• **SOURCE MATERIAL**:
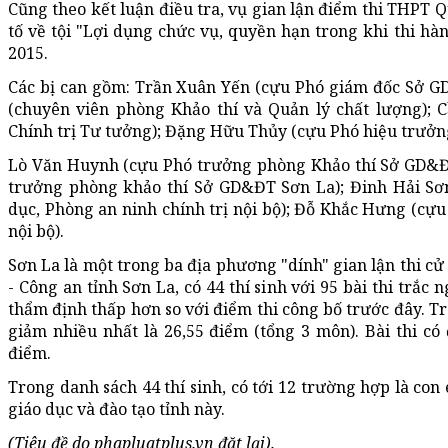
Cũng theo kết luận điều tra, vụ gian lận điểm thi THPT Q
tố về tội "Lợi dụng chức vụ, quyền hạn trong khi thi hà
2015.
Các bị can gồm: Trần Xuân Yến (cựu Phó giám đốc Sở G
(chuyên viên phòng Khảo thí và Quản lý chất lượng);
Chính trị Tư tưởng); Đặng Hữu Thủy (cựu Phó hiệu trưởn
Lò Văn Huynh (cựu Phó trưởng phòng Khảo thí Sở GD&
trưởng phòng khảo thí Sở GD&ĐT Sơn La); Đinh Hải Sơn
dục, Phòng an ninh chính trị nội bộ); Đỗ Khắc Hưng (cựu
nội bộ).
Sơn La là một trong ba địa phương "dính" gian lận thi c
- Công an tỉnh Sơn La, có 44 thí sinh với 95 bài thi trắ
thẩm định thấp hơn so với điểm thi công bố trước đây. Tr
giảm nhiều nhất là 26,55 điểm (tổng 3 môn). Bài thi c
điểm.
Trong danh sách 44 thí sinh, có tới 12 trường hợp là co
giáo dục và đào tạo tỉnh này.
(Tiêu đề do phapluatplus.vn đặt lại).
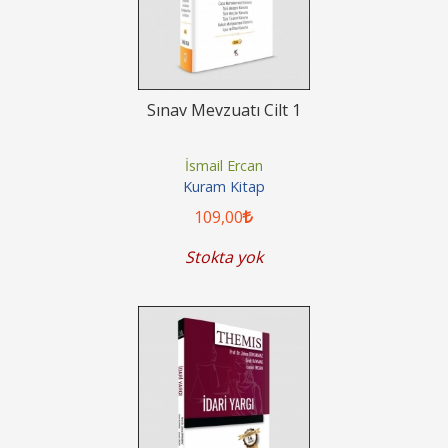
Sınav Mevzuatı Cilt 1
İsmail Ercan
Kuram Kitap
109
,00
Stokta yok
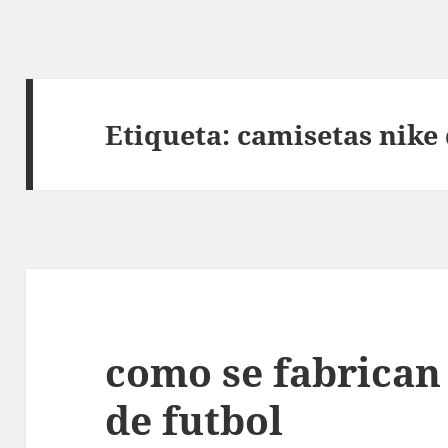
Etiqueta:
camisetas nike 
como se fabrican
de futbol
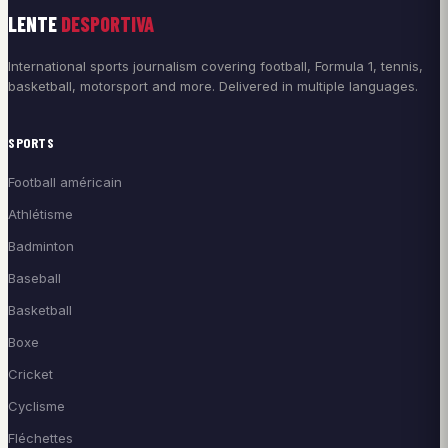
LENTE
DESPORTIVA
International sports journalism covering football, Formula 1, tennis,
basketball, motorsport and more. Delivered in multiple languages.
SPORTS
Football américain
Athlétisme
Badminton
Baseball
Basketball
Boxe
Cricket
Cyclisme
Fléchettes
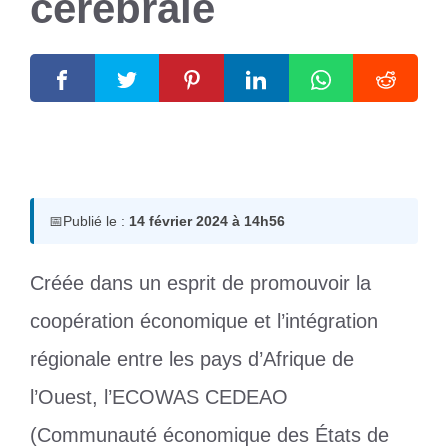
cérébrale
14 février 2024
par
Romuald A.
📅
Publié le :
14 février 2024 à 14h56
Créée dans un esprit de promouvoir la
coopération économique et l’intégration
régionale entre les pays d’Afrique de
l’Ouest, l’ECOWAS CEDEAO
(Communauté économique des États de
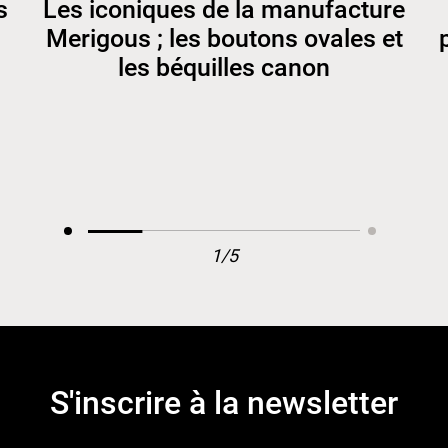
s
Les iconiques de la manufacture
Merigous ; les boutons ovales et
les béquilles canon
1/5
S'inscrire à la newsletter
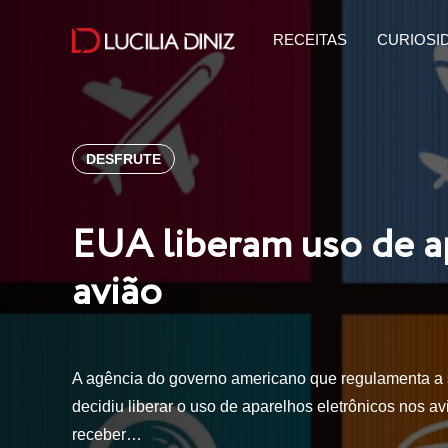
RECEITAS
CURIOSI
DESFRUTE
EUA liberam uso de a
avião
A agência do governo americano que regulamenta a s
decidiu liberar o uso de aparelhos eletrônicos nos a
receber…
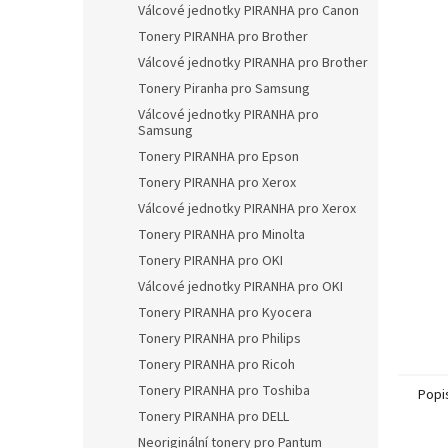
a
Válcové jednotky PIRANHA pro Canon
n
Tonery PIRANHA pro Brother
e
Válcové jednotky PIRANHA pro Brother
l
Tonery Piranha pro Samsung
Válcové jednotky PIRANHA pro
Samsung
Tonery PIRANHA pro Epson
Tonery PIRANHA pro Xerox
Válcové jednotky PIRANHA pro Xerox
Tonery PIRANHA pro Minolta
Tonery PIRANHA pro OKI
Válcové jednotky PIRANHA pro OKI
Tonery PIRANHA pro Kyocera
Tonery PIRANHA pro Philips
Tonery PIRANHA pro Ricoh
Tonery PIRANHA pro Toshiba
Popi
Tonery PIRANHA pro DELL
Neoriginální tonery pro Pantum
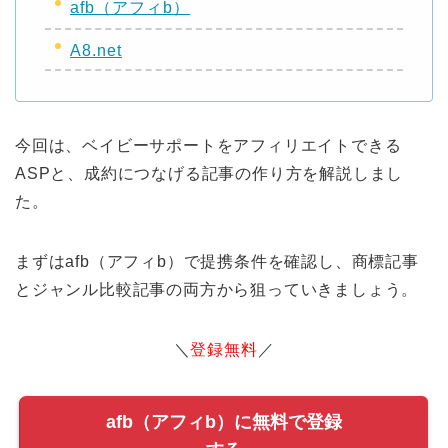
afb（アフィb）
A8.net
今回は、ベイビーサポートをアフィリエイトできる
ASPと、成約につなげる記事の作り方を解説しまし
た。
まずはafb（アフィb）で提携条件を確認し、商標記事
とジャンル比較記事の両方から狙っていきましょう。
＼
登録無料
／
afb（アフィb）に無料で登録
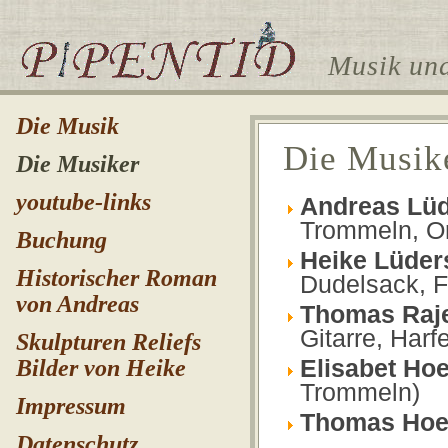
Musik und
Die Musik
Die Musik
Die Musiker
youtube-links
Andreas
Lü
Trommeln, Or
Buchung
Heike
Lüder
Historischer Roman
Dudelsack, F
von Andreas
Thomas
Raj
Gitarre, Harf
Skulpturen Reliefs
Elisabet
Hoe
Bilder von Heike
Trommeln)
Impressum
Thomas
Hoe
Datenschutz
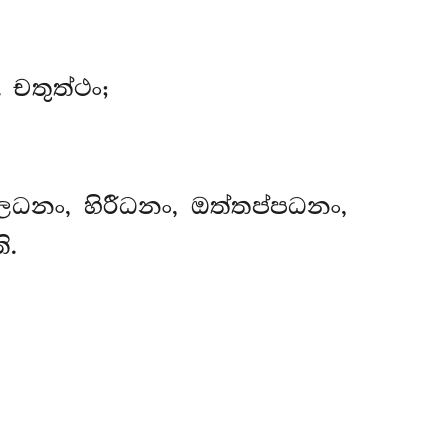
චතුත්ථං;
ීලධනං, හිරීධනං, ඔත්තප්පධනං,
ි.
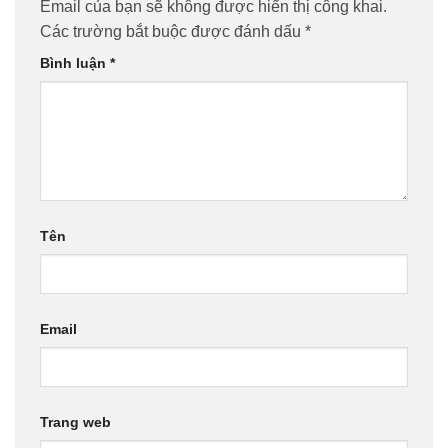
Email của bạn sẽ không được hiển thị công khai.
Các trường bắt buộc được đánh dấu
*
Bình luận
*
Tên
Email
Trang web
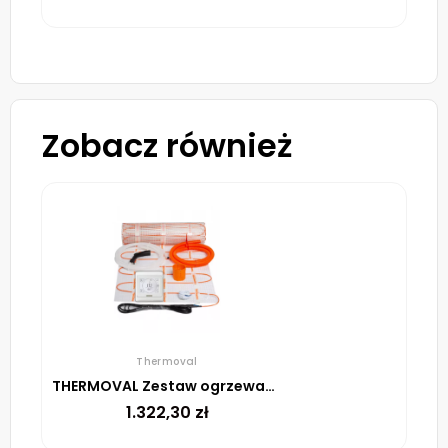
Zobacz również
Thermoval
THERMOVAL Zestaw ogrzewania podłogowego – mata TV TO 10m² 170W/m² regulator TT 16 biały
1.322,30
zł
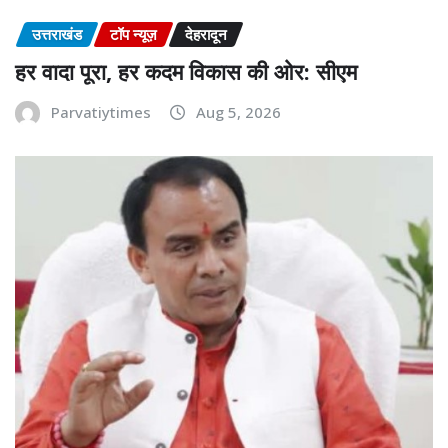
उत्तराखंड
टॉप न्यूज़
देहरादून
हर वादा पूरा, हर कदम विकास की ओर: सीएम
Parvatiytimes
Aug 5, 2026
==
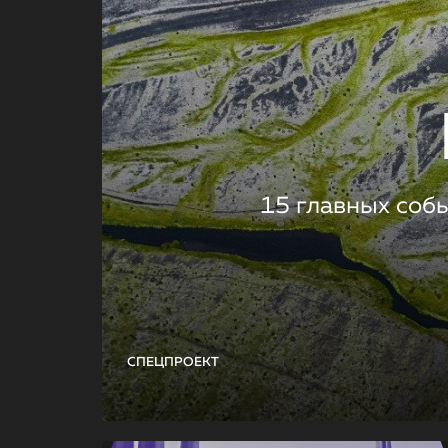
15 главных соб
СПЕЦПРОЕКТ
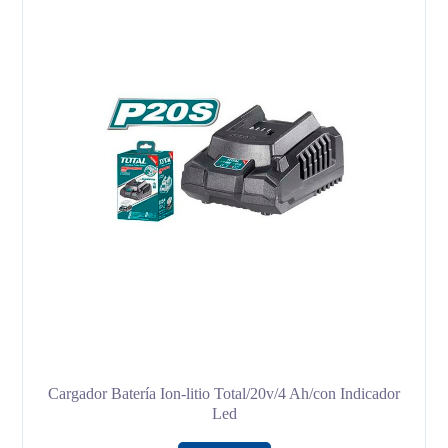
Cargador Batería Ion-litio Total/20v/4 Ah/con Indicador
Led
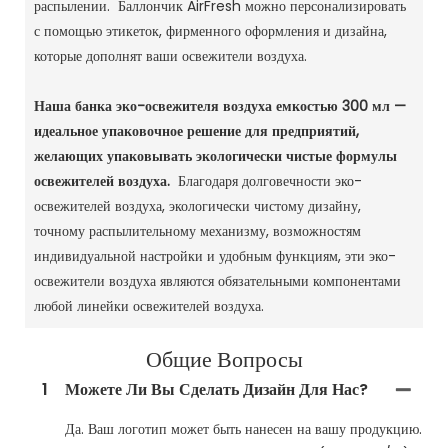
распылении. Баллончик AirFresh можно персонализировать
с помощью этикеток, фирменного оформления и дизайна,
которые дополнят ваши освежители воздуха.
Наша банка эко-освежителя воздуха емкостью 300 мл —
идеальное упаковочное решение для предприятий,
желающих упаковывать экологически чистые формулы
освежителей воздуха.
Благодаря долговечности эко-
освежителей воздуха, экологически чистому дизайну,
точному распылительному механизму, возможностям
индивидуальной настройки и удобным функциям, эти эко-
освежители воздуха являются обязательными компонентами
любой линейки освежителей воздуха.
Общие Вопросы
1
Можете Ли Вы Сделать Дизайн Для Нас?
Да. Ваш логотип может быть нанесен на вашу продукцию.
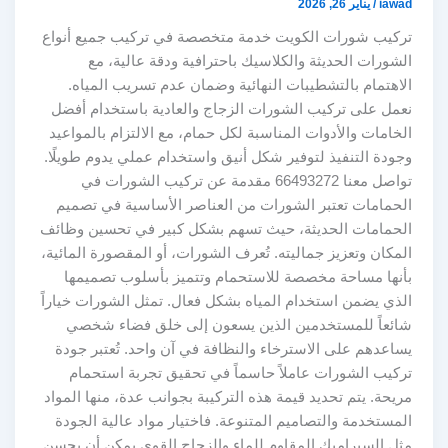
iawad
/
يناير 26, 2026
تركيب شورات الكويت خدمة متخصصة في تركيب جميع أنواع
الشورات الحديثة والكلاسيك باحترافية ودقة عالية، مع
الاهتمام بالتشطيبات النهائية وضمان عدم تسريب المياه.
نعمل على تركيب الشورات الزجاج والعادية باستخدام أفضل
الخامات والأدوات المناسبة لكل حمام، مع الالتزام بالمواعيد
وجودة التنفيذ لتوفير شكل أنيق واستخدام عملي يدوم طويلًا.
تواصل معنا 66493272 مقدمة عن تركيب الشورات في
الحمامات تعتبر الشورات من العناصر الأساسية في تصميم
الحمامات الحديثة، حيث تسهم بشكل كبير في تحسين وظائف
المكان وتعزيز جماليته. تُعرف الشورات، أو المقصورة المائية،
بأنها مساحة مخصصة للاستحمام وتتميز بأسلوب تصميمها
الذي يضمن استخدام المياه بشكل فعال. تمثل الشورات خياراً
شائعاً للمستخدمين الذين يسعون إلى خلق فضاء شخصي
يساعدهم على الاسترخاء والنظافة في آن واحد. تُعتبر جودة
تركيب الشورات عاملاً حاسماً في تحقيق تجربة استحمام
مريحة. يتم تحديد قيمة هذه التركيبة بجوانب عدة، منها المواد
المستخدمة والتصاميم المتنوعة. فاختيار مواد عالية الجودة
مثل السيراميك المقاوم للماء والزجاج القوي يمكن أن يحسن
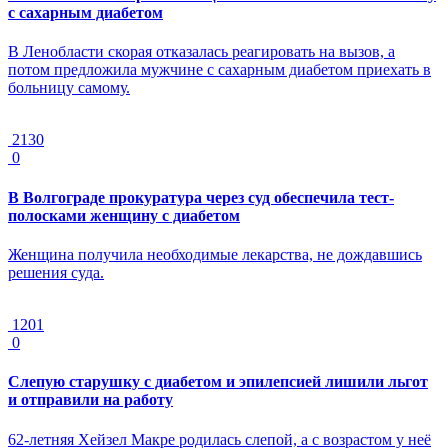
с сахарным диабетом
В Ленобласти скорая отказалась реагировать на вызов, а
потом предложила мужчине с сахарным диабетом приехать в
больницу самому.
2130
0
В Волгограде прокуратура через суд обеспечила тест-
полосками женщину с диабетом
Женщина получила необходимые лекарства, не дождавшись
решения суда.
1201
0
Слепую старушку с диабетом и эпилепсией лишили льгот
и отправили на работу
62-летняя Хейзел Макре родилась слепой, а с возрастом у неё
...
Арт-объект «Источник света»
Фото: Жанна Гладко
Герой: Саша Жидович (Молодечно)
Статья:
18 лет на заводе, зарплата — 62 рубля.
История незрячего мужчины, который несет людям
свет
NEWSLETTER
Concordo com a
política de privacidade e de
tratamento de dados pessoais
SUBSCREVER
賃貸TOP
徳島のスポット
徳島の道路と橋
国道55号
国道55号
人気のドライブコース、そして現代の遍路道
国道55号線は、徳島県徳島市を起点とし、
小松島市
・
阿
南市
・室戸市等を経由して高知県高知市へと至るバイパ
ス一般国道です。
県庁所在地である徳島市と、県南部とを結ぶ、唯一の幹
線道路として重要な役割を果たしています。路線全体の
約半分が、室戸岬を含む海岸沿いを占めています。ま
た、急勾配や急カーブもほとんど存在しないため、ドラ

• **WORK ITEM**:
Would you copy out, exactly and with no pictures, only the lines above from the one that contains "decidiu liberar o" through the one that contains "Aug 5, 2026"?

• **ANSWER SECTION**:
decidiu liberar o uso de aparelhos eletrônicos nos a
receber…
a
Válcové jednotky PIRANHA pro Canon
n
Tonery PIRANHA pro Brother
e
Válcové jednotky PIRANHA pro Brother
l
Tonery Piranha pro Samsung
Válcové jednotky PIRANHA pro
Samsung
Tonery PIRANHA pro Epson
Tonery PIRANHA pro Xerox
Válcové jednotky PIRANHA pro Xerox
Tonery PIRANHA pro Minolta
Tonery PIRANHA pro OKI
Válcové jednotky PIRANHA pro OKI
Tonery PIRANHA pro Kyocera
Tonery PIRANHA pro Philips
Tonery PIRANHA pro Ricoh
Tonery PIRANHA pro Toshiba
Popi
Tonery PIRANHA pro DELL
Neoriginální tonery pro Pantum
afb（アフィb）
A8.net
今回は、ベイビーサポートをアフィリエイトできる
ASPと、成約につなげる記事の作り方を解説しまし
た。
まずはafb（アフィb）で提携条件を確認し、商標記事
とジャンル比較記事の両方から狙っていきましょう。
＼
登録無料
／
afb（アフィb）に無料で登録
Musik und
Die Musik
Die Musik
Die Musiker
youtube-links
Andreas
Lü
Trommeln, Or
Buchung
Heike
Lüder
Historischer Roman
Dudelsack, F
von Andreas
Thomas
Raj
Gitarre, Harf
Skulpturen Reliefs
Elisabet
Hoe
Bilder von Heike
Trommeln)
Impressum
Thomas
Hoe
Datenschutz
චතුත්ථං;
ීලධනං, හිරීධනං, ඔත්තප්පධනං,
ි.
Email của bạn sẽ không được hiển thị công khai.
Các trường bắt buộc được đánh dấu
*
Bình luận
*
Tên
Email
Trang web
Zobacz również
Thermoval
THERMOVAL Zestaw ogrzewania podłogowego – mata TV TO 10m² 170W/m² regulator TT 16 biały
1.322,30
zł
उत्तराखंड
टॉप न्यूज़
देहरादून
हर वादा पूरा, हर कदम विकास की ओर: सीएम
Parvatiytimes
Aug 5, 2026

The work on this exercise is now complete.